> _Aim_
Please copy the material below line for line, leaving out the picture lines.
start
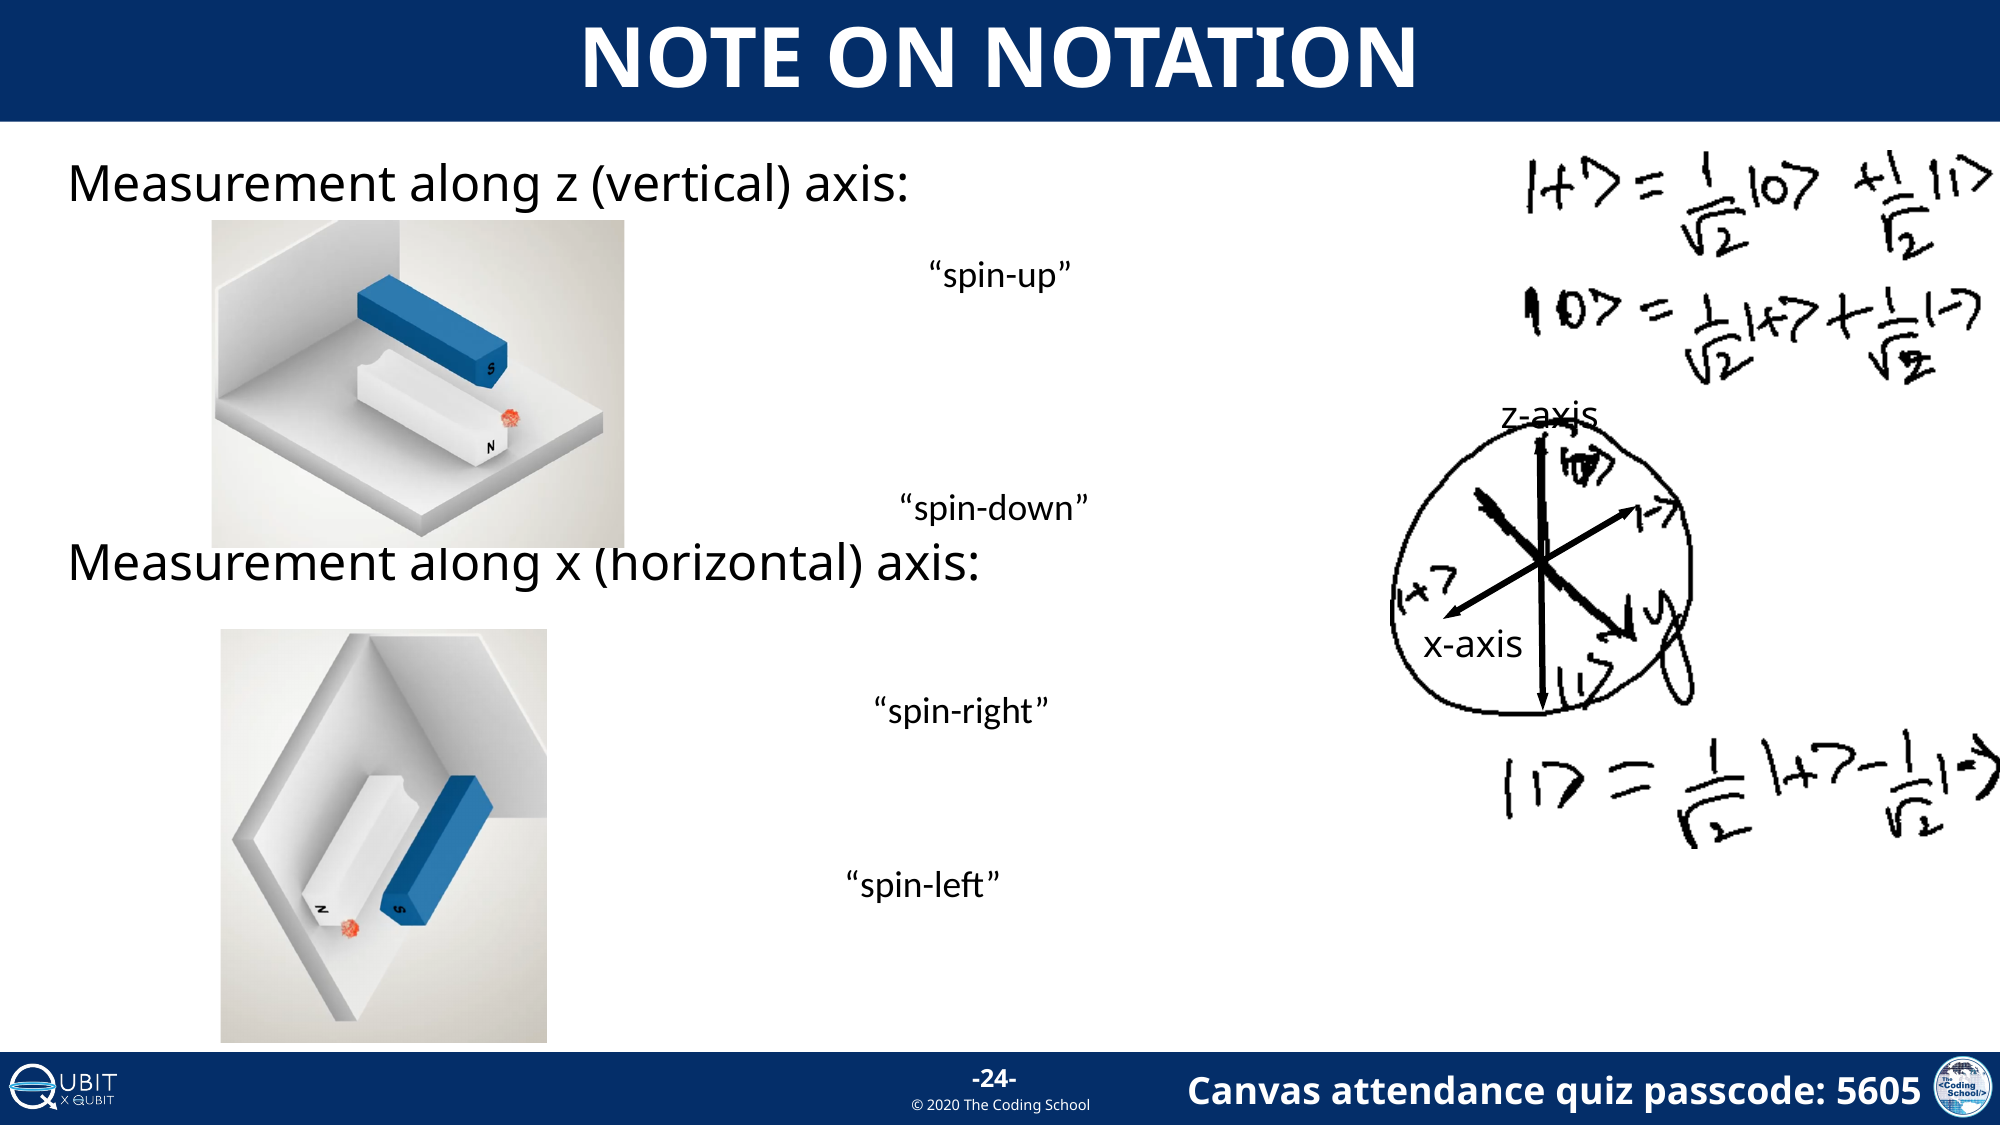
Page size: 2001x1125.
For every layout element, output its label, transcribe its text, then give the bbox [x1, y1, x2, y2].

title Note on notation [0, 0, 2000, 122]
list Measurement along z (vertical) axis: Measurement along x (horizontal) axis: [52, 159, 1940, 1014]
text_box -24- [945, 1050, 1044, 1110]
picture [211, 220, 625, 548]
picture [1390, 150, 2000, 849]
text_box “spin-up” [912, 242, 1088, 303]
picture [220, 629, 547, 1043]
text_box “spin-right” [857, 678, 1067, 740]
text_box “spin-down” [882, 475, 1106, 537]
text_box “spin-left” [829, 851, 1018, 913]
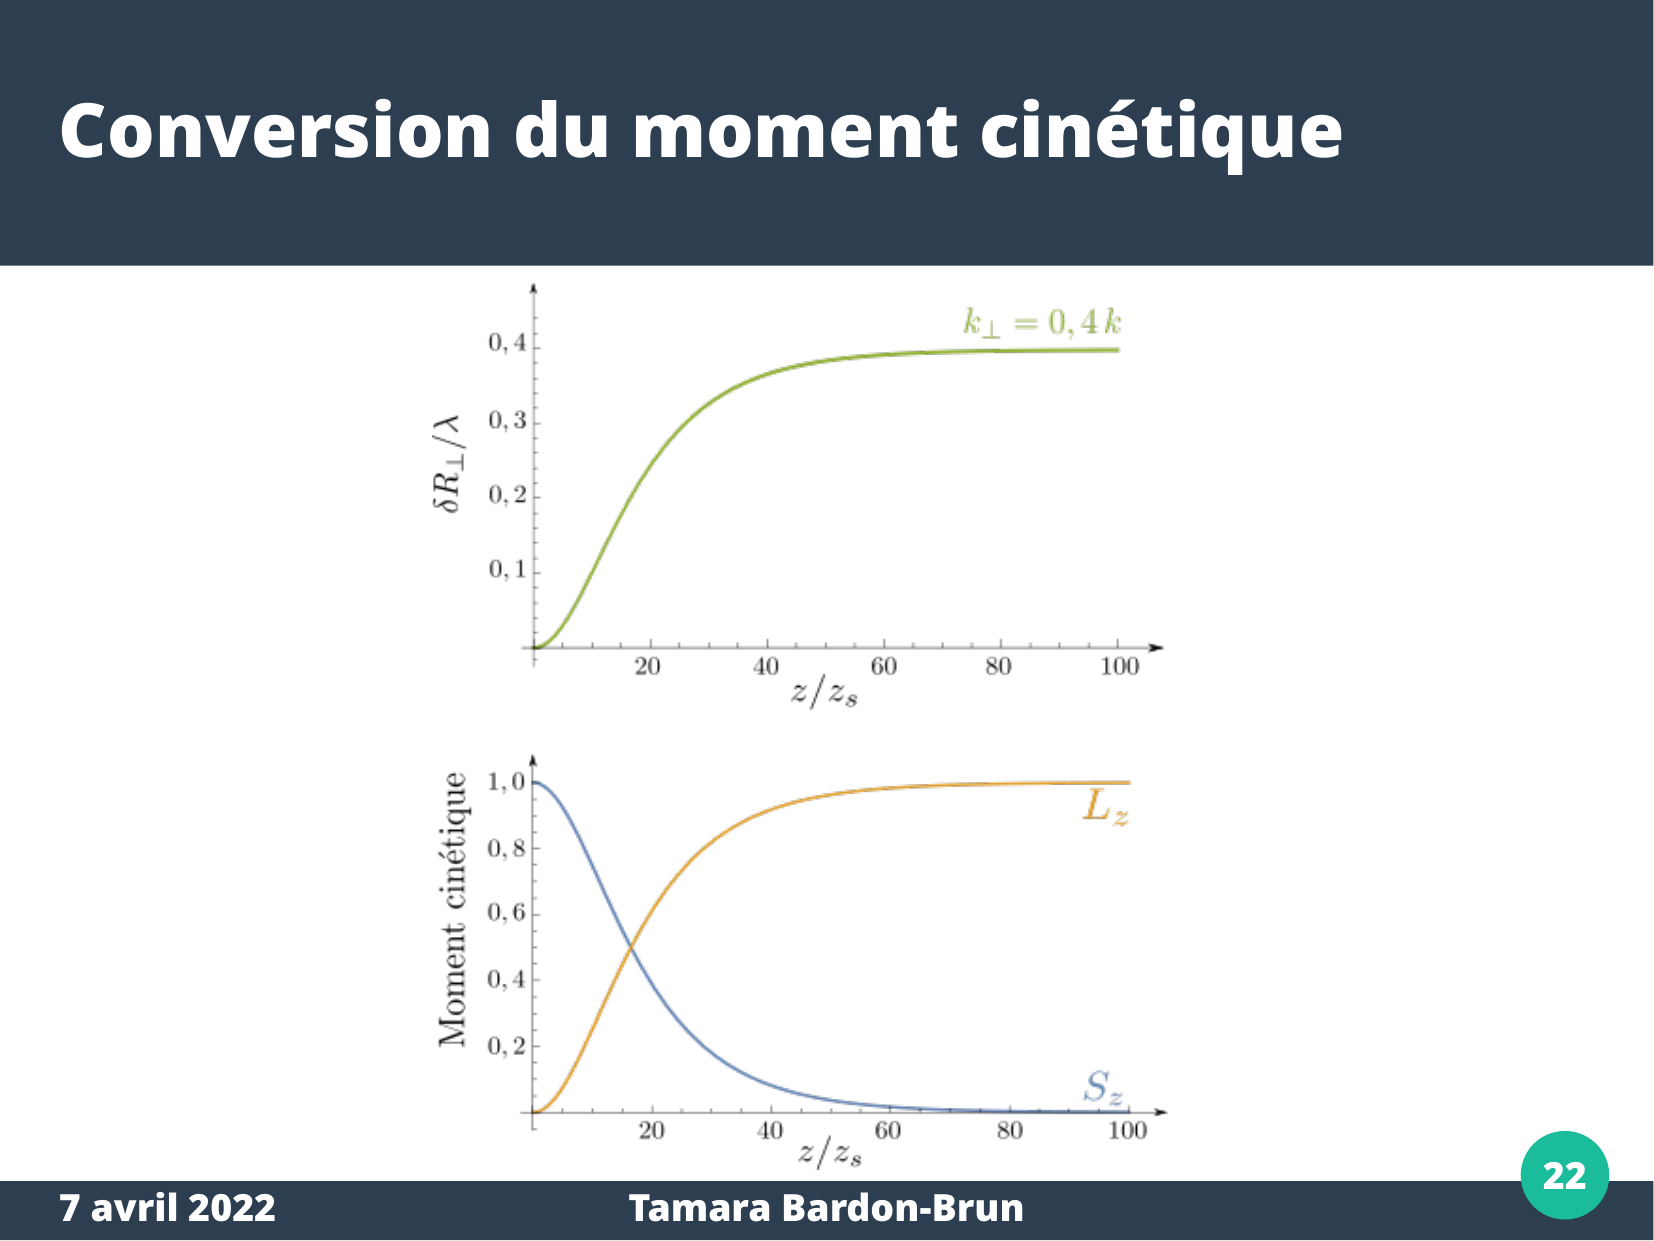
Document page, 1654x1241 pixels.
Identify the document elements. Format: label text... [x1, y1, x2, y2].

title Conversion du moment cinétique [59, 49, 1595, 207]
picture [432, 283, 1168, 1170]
end
> _Answer for this exercise_
Page size: 2001x1125.
For every layout element, output its label, transcribe its text, then give the bbox [x1, y1, x2, y2].

title Note on notation [0, 0, 2000, 122]
list Measurement along z (vertical) axis: Measurement along x (horizontal) axis: [52, 159, 1940, 1014]
text_box -24- [945, 1050, 1044, 1110]
picture [211, 220, 625, 548]
picture [1390, 150, 2000, 849]
text_box “spin-up” [912, 242, 1088, 303]
picture [220, 629, 547, 1043]
text_box “spin-right” [857, 678, 1067, 740]
text_box “spin-down” [882, 475, 1106, 537]
text_box “spin-left” [829, 851, 1018, 913]
Document page, 1654x1241 pixels.
Identify the document elements. Format: label text... [x1, y1, x2, y2].

title Conversion du moment cinétique [59, 49, 1595, 207]
picture [432, 283, 1168, 1170]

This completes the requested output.